Chisenhall would lead the majors with a .377 average if he qualified. Over his past two games, that average has fallen from .393. It will continue to fall. That’s fine. Chisenhall has cut his strikeout percentage from 18.2% to 13.5%, and boosted his line drive rate from 19.7% to 28.3%. His success is both explainable and sustainable; not to this degree, but still. When we last spoke about Chisenhall in this column a few weeks back, I proposed that you refrain from trading him because the return of his power (he had 3 HRs at the time; 7 today) would offset the tumble of his batting average. That logic holds. The 25-year-old, a former stud prospect, has boosted his isolated power by almost 50 points this season (keep in mind that Chisenhall is still younger than the average age of a Triple-A player, which is 26). If you scooped up Chisenhall—I did in Rotoworld’s staff league; don’t tell the others I’m bragging—congratulations are in order. Now sit back and cross your fingers—he’ll likely remain on your roster through September.
Time for the speed round, where we begin with our always popular Forgotten Mariners’ Batters segment:
Logan Morrison returned from the disabled list Wednesday, and Jesus Montero’s banishment to the minors ended roughly 24 hours later. Both are owned in essentially zero fantasy leagues. Morrison deserves a look in AL-only formats so long as Justin Smoak is on the disabled list, and Jesus Montero is an option for any owner desperate for a catcher. I signed Montero in our 2-catcher Rotoworld baseball league last week on mere speculation. I’m sure Welington Castillo and Brayan Peña will be there waiting for me on the waiver wire if things don’t work out.
R.A. Dickey exited Saturday’s start versus the Orioles in the seventh inning with right groin tightness. He didn’t sound terribly concerned after the game.
Jorge De La Rosa was yanked from Friday’s game against the Giants with lower back tightness, but he expects to avoid the DL and make his next scheduled start Wednesday against the Dodgers.
Cliff Lee, who hasn't pitched since May 18 due to a strained flexor pronator tendon, is expected to ramp up his throwing program in the coming days to include bullpen sessions. A simulated game would follow that, probably with a rehab start shortly thereafter. Assuming he doesn’t aggravate his elbow strain, expect to see Lee early next month. A minor setback would likely still have him back shortly after the All-Star game.
Baseball America’s No. 30 prospect, Andrew Heaney, was held out of a start last week to control his innings, and the Marlins say they will continue to skip him every now and again for the same reason. Most see this as a sign that Miami wants to save him for a playoff push later this year.
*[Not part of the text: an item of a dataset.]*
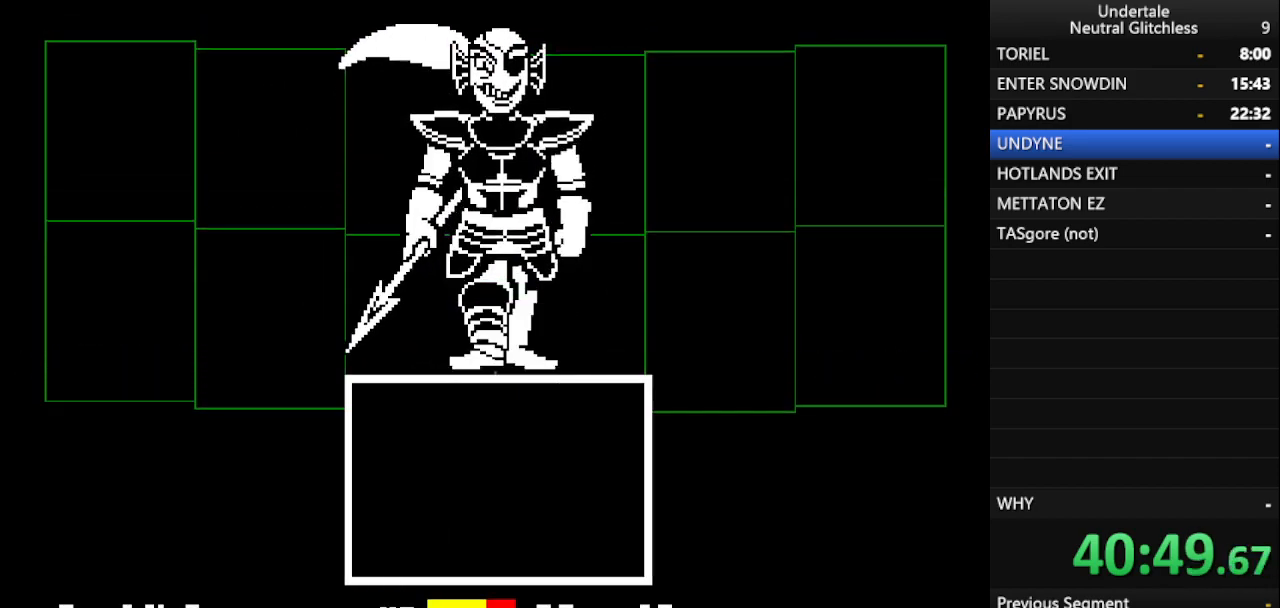
{"keys": [], "events": []}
The 23-year-old left-hander has a limit of 160-170 innings, 76 2/3 of which he’s used to go 7-2 with a 2.47 ERA between Double-A Jacksonville and Triple-A New Orleans. The Miami Herald’s Manny Navarro believes Heaney is coming soon, perhaps as early as this week. He should be owned in most fantasy leagues.
Mat Latos shut out the Brewers over six innings in his 2014 debut on Saturday, allowing only two hits. Activate him, and leave him in your starting lineup until the end.